### DATA FOR THIS TASK

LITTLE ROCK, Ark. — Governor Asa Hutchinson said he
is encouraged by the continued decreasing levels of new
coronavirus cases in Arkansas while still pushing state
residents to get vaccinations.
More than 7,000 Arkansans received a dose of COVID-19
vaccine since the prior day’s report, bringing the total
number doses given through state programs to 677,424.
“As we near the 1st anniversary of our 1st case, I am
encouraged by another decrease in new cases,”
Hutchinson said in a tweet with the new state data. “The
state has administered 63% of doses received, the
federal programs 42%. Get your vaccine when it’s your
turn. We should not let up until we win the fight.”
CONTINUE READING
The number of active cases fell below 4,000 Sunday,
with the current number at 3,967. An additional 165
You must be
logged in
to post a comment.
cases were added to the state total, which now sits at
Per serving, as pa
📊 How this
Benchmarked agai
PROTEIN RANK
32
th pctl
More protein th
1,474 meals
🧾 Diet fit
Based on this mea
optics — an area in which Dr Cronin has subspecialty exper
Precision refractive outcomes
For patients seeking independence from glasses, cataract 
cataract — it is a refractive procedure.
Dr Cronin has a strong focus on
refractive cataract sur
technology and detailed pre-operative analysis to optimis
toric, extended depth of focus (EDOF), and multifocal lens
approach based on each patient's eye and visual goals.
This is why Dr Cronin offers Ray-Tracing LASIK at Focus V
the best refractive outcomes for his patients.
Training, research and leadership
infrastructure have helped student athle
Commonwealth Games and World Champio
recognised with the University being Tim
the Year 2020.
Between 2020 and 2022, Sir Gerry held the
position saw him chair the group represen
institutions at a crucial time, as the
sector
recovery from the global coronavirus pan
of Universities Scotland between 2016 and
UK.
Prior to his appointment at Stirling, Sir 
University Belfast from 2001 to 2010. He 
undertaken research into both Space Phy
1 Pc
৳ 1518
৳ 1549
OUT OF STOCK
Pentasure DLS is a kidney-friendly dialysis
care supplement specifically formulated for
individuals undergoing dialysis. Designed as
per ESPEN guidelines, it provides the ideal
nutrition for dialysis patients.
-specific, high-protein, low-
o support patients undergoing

######

-- EXERCISE GOAL --
Take each line of the listing above and set it down again exactly.

-- SOLUTION TO THIS PROBLEM --
LITTLE ROCK, Ark. — Governor Asa Hutchinson said he
is encouraged by the continued decreasing levels of new
coronavirus cases in Arkansas while still pushing state
residents to get vaccinations.
More than 7,000 Arkansans received a dose of COVID-19
vaccine since the prior day’s report, bringing the total
number doses given through state programs to 677,424.
“As we near the 1st anniversary of our 1st case, I am
encouraged by another decrease in new cases,”
Hutchinson said in a tweet with the new state data. “The
state has administered 63% of doses received, the
federal programs 42%. Get your vaccine when it’s your
turn. We should not let up until we win the fight.”
CONTINUE READING
The number of active cases fell below 4,000 Sunday,
with the current number at 3,967. An additional 165
You must be
logged in
to post a comment.
cases were added to the state total, which now sits at
Per serving, as pa
📊 How this
Benchmarked agai
PROTEIN RANK
32
th pctl
More protein th
1,474 meals
🧾 Diet fit
Based on this mea
optics — an area in which Dr Cronin has subspecialty exper
Precision refractive outcomes
For patients seeking independence from glasses, cataract 
cataract — it is a refractive procedure.
Dr Cronin has a strong focus on
refractive cataract sur
technology and detailed pre-operative analysis to optimis
toric, extended depth of focus (EDOF), and multifocal lens
approach based on each patient's eye and visual goals.
This is why Dr Cronin offers Ray-Tracing LASIK at Focus V
the best refractive outcomes for his patients.
Training, research and leadership
infrastructure have helped student athle
Commonwealth Games and World Champio
recognised with the University being Tim
the Year 2020.
Between 2020 and 2022, Sir Gerry held the
position saw him chair the group represen
institutions at a crucial time, as the
sector
recovery from the global coronavirus pan
of Universities Scotland between 2016 and
UK.
Prior to his appointment at Stirling, Sir 
University Belfast from 2001 to 2010. He 
undertaken research into both Space Phy
1 Pc
৳ 1518
৳ 1549
OUT OF STOCK
Pentasure DLS is a kidney-friendly dialysis
care supplement specifically formulated for
individuals undergoing dialysis. Designed as
per ESPEN guidelines, it provides the ideal
nutrition for dialysis patients.
-specific, high-protein, low-
o support patients undergoing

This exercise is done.